Search code examples
pythontensorflowtensorflow-datasets

How to create a tf.data.Datasets for linear regression and train model


Can I train a linear regression model with tf.data.Datasets? If I run the following code

import tensorflow as tf
import numpy as np

x = np.linspace(1, 10, num=10**2)
y = 54*x + 33

ds = tf.data.Dataset.from_tensor_slices(list(zip(x, y)))

model = tf.keras.models.Sequential([
        tf.keras.layers.Dense(1, input_shape = [1,]),
        tf.keras.layers.Dense(10, activation="sigmoid"),
        tf.keras.layers.Dense(1)
    ])

model.compile(loss="mean_absolute_error", optimizer="adam")
model.fit(ds, epochs=5)

I get the error

ValueError: Target data is missing.

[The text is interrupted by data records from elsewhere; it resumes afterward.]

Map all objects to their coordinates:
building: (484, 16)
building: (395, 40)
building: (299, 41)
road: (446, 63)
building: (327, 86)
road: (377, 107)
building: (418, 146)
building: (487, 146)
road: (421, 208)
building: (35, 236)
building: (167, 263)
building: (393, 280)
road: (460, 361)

Your model was compiled with loss=mean_absolute_error, and therefore expects target data to be provided in `fit()`.

It is possible to train like that?


Solution

  • You need to consider:

    1. Create dataset like from_tensor_slices((x,y))
    2. Define and take dataset with batch, like : ds = ds.batch(32)
    import tensorflow as tf
    import numpy as np
    
    x = np.linspace(1, 10, num=10**2)
    y = 54*x + 33
    
    ds = tf.data.Dataset.from_tensor_slices((x,y))
    ds = ds.batch(32)
    model = tf.keras.models.Sequential([
            tf.keras.layers.Dense(1, input_shape = [1,]),
            tf.keras.layers.Dense(10, activation="sigmoid"),
            tf.keras.layers.Dense(1)
        ])
    
    model.compile(loss="mean_absolute_error", optimizer="adam")
    model.fit(ds, epochs=5)
    

    Output:

    Epoch 1/5
    4/4 [==============================] - 0s 5ms/step - loss: 329.4714
    Epoch 2/5
    4/4 [==============================] - 0s 8ms/step - loss: 329.4355
    Epoch 3/5
    4/4 [==============================] - 0s 11ms/step - loss: 329.3994
    Epoch 4/5
    4/4 [==============================] - 0s 6ms/step - loss: 329.3628
    Epoch 5/5
    4/4 [==============================] - 0s 9ms/step - loss: 329.3259
    

    Update: How to create a model and train for linear regression? You don't need a complex and large network only a Dense(1) with activation='linear' is OK.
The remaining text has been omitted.